An interesting scale discovered by psychologist Roger Shepard and mentioned in Douglas Hofstadter's book Gödel, Escher, Bach: An Eternal Golden Braid. In it, the volume of each pitch in a scale is weighted according to its distance from middle C (or whatever pitch it happens to be centered on). As the pitch approaches the middle tone, it gets louder; after the middle tone, it softens into inaudibility. The example in the book (fig. 148) has the scale extend from C1 to C5. Thus, a chromatic scale is played using all octaves of the note within the range, so that when you end up at the end of the scale, you're playing the same notes as the beginning of it. The scale can go up forever and still stay in the same place.

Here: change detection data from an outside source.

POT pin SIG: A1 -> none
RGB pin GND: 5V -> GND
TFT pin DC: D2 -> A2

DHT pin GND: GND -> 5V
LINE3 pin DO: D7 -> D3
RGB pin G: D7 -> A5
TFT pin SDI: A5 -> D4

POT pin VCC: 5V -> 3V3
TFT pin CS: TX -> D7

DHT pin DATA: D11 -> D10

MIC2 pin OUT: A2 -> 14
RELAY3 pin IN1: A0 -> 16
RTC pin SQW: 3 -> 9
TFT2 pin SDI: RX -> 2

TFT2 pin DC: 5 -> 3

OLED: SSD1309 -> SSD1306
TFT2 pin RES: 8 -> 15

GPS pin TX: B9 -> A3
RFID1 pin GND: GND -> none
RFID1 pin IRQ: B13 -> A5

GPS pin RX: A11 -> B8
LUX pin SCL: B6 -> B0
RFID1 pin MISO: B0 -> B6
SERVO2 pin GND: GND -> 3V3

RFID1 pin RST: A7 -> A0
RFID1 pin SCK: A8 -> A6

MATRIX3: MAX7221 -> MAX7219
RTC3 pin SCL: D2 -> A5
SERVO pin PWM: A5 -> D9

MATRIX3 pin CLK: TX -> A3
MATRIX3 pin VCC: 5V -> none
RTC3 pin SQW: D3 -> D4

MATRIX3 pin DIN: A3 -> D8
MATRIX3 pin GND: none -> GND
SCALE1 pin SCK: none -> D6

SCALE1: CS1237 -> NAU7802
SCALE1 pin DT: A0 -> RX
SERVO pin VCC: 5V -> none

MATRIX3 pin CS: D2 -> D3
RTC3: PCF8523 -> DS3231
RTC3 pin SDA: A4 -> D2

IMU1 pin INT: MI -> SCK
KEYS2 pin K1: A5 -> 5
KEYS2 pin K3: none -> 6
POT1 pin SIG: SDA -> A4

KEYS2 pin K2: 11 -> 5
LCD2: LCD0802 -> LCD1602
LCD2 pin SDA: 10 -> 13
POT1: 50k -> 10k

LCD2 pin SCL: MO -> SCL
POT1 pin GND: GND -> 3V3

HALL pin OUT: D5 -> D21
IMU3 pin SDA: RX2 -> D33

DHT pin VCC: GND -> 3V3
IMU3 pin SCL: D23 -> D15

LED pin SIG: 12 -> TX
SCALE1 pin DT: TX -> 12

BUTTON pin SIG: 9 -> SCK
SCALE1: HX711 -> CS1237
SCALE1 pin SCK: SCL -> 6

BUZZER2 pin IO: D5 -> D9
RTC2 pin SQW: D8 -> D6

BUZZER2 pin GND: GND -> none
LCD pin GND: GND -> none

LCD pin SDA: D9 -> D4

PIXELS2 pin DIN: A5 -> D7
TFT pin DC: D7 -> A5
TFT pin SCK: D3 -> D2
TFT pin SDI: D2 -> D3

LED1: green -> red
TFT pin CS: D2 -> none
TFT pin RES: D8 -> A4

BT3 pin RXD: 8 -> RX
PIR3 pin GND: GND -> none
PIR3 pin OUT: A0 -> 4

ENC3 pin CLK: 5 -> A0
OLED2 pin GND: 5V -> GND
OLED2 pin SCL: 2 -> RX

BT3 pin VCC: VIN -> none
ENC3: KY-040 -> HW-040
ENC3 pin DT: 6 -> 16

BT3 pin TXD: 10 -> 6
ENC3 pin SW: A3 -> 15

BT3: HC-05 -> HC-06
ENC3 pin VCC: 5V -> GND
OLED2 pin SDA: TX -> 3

Hofstadter, with his colleague Scott Kim, actually used this scale using a computer to play J.S. Bach's Endlessly Rising Canon, so that instead of ending up an octave above its beginning, it ended up right where it started. Weird stuff.

To hear the scale for yourself, type this into Mathematica:

Play[Sum[(1 - 1/24*Abs[12*n + Floor[4*x] - 24])*
Sin[2*Pi*110.1*2^(n+1/12*Floor[4*x])*x], {n, 0, 3}],
{x, 0, 3}]
This particular scale happens to be centered around A below middle C. To change the center, take the frequency of the center tone you want, divide it by 4, and substitute it for "110.1".

Repeat as desired. If you repeat it multiple times, you can sense the continuity between the end and the beginnning.